# Extracted material:
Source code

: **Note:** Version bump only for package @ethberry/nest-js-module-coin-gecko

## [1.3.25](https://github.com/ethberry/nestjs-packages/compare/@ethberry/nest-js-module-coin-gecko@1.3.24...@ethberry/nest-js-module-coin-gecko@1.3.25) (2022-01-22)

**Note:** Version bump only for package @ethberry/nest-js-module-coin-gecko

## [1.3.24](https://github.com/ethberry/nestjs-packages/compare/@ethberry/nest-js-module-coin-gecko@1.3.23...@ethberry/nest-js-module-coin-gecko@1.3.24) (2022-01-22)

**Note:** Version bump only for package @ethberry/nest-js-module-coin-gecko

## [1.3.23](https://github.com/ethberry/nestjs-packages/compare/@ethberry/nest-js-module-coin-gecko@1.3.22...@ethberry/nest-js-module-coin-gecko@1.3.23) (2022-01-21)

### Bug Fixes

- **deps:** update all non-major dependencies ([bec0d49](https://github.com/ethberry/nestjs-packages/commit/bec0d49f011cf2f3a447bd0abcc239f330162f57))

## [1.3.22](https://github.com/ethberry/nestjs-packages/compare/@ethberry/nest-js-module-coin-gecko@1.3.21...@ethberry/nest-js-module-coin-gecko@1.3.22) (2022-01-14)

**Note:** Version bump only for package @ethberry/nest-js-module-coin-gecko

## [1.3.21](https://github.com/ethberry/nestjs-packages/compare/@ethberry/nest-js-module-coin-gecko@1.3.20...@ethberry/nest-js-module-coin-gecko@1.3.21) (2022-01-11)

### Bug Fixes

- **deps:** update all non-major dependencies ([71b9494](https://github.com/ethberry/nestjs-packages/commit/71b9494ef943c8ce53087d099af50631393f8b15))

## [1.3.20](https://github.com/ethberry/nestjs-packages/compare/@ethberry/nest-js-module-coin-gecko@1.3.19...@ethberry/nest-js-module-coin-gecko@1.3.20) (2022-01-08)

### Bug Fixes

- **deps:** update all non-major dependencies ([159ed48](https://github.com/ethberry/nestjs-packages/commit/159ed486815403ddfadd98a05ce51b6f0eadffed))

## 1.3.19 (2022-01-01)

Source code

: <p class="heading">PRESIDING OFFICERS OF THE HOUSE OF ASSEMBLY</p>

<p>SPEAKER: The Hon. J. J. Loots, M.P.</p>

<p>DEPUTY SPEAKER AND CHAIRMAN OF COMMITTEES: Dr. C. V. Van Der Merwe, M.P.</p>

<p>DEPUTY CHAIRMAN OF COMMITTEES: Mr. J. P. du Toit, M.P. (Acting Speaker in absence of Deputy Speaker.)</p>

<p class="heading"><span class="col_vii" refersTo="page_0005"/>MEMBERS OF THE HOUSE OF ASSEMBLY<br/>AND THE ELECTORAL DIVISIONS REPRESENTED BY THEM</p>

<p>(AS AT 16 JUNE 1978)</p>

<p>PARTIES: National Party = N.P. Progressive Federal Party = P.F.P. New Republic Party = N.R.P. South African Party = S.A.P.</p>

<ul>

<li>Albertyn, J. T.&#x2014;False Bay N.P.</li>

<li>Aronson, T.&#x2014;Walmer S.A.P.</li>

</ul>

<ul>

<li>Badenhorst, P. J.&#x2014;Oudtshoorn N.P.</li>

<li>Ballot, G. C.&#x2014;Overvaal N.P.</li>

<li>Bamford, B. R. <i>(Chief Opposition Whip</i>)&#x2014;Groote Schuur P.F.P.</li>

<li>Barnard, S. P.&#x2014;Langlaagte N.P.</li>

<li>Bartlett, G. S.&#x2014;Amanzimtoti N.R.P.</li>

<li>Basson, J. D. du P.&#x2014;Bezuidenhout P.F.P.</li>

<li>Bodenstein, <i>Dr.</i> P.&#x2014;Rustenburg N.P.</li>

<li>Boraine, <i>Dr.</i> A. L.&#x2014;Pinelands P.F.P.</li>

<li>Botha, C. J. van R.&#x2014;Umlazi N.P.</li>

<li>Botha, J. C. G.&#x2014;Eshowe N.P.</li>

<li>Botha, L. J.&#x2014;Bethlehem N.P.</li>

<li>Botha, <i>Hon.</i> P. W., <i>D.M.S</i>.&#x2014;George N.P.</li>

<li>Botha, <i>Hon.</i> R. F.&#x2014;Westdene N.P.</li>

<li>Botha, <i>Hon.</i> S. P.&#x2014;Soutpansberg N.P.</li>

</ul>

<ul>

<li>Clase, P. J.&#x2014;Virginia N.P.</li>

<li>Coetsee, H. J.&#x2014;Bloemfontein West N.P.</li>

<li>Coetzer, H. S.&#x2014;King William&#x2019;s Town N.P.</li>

# What you will do:
Exactly as written above, set down the whole listing again.

# Solution below:
Source code

: **Note:** Version bump only for package @ethberry/nest-js-module-coin-gecko

## [1.3.25](https://github.com/ethberry/nestjs-packages/compare/@ethberry/nest-js-module-coin-gecko@1.3.24...@ethberry/nest-js-module-coin-gecko@1.3.25) (2022-01-22)

**Note:** Version bump only for package @ethberry/nest-js-module-coin-gecko

## [1.3.24](https://github.com/ethberry/nestjs-packages/compare/@ethberry/nest-js-module-coin-gecko@1.3.23...@ethberry/nest-js-module-coin-gecko@1.3.24) (2022-01-22)

**Note:** Version bump only for package @ethberry/nest-js-module-coin-gecko

## [1.3.23](https://github.com/ethberry/nestjs-packages/compare/@ethberry/nest-js-module-coin-gecko@1.3.22...@ethberry/nest-js-module-coin-gecko@1.3.23) (2022-01-21)

### Bug Fixes

- **deps:** update all non-major dependencies ([bec0d49](https://github.com/ethberry/nestjs-packages/commit/bec0d49f011cf2f3a447bd0abcc239f330162f57))

## [1.3.22](https://github.com/ethberry/nestjs-packages/compare/@ethberry/nest-js-module-coin-gecko@1.3.21...@ethberry/nest-js-module-coin-gecko@1.3.22) (2022-01-14)

**Note:** Version bump only for package @ethberry/nest-js-module-coin-gecko

## [1.3.21](https://github.com/ethberry/nestjs-packages/compare/@ethberry/nest-js-module-coin-gecko@1.3.20...@ethberry/nest-js-module-coin-gecko@1.3.21) (2022-01-11)

### Bug Fixes

- **deps:** update all non-major dependencies ([71b9494](https://github.com/ethberry/nestjs-packages/commit/71b9494ef943c8ce53087d099af50631393f8b15))

## [1.3.20](https://github.com/ethberry/nestjs-packages/compare/@ethberry/nest-js-module-coin-gecko@1.3.19...@ethberry/nest-js-module-coin-gecko@1.3.20) (2022-01-08)

### Bug Fixes

- **deps:** update all non-major dependencies ([159ed48](https://github.com/ethberry/nestjs-packages/commit/159ed486815403ddfadd98a05ce51b6f0eadffed))

## 1.3.19 (2022-01-01)

Source code

: <p class="heading">PRESIDING OFFICERS OF THE HOUSE OF ASSEMBLY</p>

<p>SPEAKER: The Hon. J. J. Loots, M.P.</p>

<p>DEPUTY SPEAKER AND CHAIRMAN OF COMMITTEES: Dr. C. V. Van Der Merwe, M.P.</p>

<p>DEPUTY CHAIRMAN OF COMMITTEES: Mr. J. P. du Toit, M.P. (Acting Speaker in absence of Deputy Speaker.)</p>

<p class="heading"><span class="col_vii" refersTo="page_0005"/>MEMBERS OF THE HOUSE OF ASSEMBLY<br/>AND THE ELECTORAL DIVISIONS REPRESENTED BY THEM</p>

<p>(AS AT 16 JUNE 1978)</p>

<p>PARTIES: National Party = N.P. Progressive Federal Party = P.F.P. New Republic Party = N.R.P. South African Party = S.A.P.</p>

<ul>

<li>Albertyn, J. T.&#x2014;False Bay N.P.</li>

<li>Aronson, T.&#x2014;Walmer S.A.P.</li>

</ul>

<ul>

<li>Badenhorst, P. J.&#x2014;Oudtshoorn N.P.</li>

<li>Ballot, G. C.&#x2014;Overvaal N.P.</li>

<li>Bamford, B. R. <i>(Chief Opposition Whip</i>)&#x2014;Groote Schuur P.F.P.</li>

<li>Barnard, S. P.&#x2014;Langlaagte N.P.</li>

<li>Bartlett, G. S.&#x2014;Amanzimtoti N.R.P.</li>

<li>Basson, J. D. du P.&#x2014;Bezuidenhout P.F.P.</li>

<li>Bodenstein, <i>Dr.</i> P.&#x2014;Rustenburg N.P.</li>

<li>Boraine, <i>Dr.</i> A. L.&#x2014;Pinelands P.F.P.</li>

<li>Botha, C. J. van R.&#x2014;Umlazi N.P.</li>

<li>Botha, J. C. G.&#x2014;Eshowe N.P.</li>

<li>Botha, L. J.&#x2014;Bethlehem N.P.</li>

<li>Botha, <i>Hon.</i> P. W., <i>D.M.S</i>.&#x2014;George N.P.</li>

<li>Botha, <i>Hon.</i> R. F.&#x2014;Westdene N.P.</li>

<li>Botha, <i>Hon.</i> S. P.&#x2014;Soutpansberg N.P.</li>

</ul>

<ul>

<li>Clase, P. J.&#x2014;Virginia N.P.</li>

<li>Coetsee, H. J.&#x2014;Bloemfontein West N.P.</li>

<li>Coetzer, H. S.&#x2014;King William&#x2019;s Town N.P.</li>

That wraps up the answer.